• [Brief A]: Rewrite the passage of the Pilosocereus catimbauensis article below starting with "Pilosocereus catimbauensis is" and going on through "not well developed.", putting "Parque Nacional do Catimbau" wherever "Catimbau National Park" appears.
• [Brief B]: Extend the Pilosocereus catimbauensis article below, picking up right after its final sentence.

Pilosocereus catimbauensis

Scientific classification
- Kingdom: Plantae
- Clade: Tracheophytes
- Clade: Angiosperms
- Clade: Eudicots
- Order: Caryophyllales
- Family: Cactaceae
- Subfamily: Cactoideae
- Genus: Pilosocereus
- Species: P. catimbauensis
- Binomial name: Pilosocereus catimbauensis Taylor & Albuq.-Lima, 2022
- Synonyms: Pilosocereus chrysostele subsp. catimbauensis N.P.Taylor & Albuq.-Lima

= Pilosocereus catimbauensis =

- Genus: Pilosocereus
- Species: catimbauensis
- Authority: Taylor & Albuq.-Lima, 2022
- Synonyms: Pilosocereus chrysostele subsp. catimbauensis N.P.Taylor & Albuq.-Lima

Species of cactus

Pilosocereus catimbauensis is a species of cactus native to Catimbau National Park, Brazil.

== Description ==
Growing up to 3 m tall, P. catimbauensis is trunkless, branches at the base, and 14-18 ribs. Branches are slender, only 5.5 cm in diameter; flowers are also smaller than P. chrysostele at 5 cm x 2 cm. A cephalium is present was not well developed.

• [Record excerpts]:
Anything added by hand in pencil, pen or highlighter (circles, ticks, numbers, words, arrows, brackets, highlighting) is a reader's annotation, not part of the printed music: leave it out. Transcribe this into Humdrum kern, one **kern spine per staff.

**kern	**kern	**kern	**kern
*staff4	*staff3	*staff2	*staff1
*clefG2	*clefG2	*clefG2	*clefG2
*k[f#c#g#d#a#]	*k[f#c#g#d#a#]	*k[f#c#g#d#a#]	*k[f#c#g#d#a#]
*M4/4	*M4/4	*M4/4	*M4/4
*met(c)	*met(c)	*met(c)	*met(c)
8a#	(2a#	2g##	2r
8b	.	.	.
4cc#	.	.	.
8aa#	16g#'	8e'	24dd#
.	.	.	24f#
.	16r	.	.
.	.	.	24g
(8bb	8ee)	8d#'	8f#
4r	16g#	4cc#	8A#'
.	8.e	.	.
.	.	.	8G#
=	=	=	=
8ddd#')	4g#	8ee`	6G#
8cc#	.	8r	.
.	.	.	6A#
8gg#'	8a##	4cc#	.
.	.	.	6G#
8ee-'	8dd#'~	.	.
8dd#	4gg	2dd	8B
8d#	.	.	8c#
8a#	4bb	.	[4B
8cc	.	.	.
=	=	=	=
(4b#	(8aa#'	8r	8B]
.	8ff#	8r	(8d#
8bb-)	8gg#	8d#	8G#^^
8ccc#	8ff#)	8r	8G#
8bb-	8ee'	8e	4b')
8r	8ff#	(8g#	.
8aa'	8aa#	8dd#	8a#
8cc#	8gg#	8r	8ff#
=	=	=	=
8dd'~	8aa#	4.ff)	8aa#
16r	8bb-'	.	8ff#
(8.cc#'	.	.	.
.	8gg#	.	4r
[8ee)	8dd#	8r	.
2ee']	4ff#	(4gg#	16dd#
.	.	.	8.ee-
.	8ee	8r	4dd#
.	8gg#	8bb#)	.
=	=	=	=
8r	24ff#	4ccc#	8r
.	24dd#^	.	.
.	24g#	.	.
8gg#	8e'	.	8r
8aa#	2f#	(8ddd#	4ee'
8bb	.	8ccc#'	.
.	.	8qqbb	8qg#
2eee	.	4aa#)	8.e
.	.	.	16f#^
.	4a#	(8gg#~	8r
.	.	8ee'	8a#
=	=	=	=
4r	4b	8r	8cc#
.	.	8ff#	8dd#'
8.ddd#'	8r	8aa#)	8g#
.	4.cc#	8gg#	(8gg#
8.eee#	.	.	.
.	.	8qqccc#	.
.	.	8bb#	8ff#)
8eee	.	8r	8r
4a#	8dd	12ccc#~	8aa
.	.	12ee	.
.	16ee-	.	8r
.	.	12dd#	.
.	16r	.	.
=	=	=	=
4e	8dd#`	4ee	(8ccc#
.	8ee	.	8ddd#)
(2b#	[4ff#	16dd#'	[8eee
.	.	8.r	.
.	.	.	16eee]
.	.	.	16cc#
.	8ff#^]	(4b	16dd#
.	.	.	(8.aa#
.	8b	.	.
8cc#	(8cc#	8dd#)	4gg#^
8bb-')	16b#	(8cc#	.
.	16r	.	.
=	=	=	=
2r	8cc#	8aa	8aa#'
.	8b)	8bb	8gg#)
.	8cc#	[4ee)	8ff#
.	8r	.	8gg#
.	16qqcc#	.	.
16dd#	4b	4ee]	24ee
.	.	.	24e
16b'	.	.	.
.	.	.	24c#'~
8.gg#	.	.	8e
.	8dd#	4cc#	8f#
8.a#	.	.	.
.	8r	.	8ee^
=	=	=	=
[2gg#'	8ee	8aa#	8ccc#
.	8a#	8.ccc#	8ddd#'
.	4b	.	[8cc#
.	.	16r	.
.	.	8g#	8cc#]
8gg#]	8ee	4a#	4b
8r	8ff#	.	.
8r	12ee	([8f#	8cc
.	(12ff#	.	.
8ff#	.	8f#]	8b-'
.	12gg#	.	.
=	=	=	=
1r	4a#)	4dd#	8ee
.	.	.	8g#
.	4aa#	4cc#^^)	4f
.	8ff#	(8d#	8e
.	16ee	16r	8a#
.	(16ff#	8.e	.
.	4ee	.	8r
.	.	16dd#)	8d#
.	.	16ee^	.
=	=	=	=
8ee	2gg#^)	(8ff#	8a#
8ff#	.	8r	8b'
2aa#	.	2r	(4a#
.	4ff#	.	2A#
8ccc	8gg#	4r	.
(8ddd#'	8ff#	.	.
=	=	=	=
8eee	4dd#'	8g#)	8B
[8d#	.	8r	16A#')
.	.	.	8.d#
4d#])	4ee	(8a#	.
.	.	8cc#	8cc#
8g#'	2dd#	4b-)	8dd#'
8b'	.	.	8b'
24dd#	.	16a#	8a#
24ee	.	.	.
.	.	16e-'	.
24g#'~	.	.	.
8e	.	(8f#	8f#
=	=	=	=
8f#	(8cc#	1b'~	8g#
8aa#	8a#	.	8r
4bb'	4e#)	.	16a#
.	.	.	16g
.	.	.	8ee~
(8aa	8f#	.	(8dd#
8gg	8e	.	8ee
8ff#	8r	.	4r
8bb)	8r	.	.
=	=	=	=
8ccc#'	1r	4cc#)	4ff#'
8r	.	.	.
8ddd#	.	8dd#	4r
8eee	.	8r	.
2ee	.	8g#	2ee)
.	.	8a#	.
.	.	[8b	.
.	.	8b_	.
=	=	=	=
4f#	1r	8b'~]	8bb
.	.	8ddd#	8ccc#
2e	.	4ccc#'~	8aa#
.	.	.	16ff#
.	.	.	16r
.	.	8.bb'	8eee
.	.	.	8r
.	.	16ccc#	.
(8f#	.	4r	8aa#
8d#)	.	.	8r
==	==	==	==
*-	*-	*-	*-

• [Result A]:
Pilosocereus catimbauensis is a species of cactus native to Parque Nacional do Catimbau, Brazil.

== Description ==
Growing up to 3 m tall, P. catimbauensis is trunkless, branches at the base, and 14-18 ribs. Branches are slender, only 5.5 cm in diameter; flowers are also smaller than P. chrysostele at 5 cm x 2 cm. A cephalium is present was not well developed.

• [Result B]:
== Taxonomy ==
Pilosocereus catimbauensis was originally described in 2020 as subspecies of Pilosocereus chrysostele. However, in 2022, evidence of P. catimbauensis being distinct was found. P. catimbauensis has the smallest seeds of any Pilosocereus at only 1 mm, suggesting that P. catimbauensis could even be unrelated to P. chrysostele.

== Pollination ==
Pilosocereus catimbauensis is pollinated by the bat species Glossophaga soricina and Lonchophyla mordax.

== Ecology ==
Pilosocereus catimbauensis grows sympatrically with Catimbaua pendula, Tillandsia catimbauensis, Acritopappus buiquensis, and Mandevilla catimbauensis.

== Etymology ==
The specific epithet "Catimbauensis" refers Catimbau National Park, where this species is endemic to.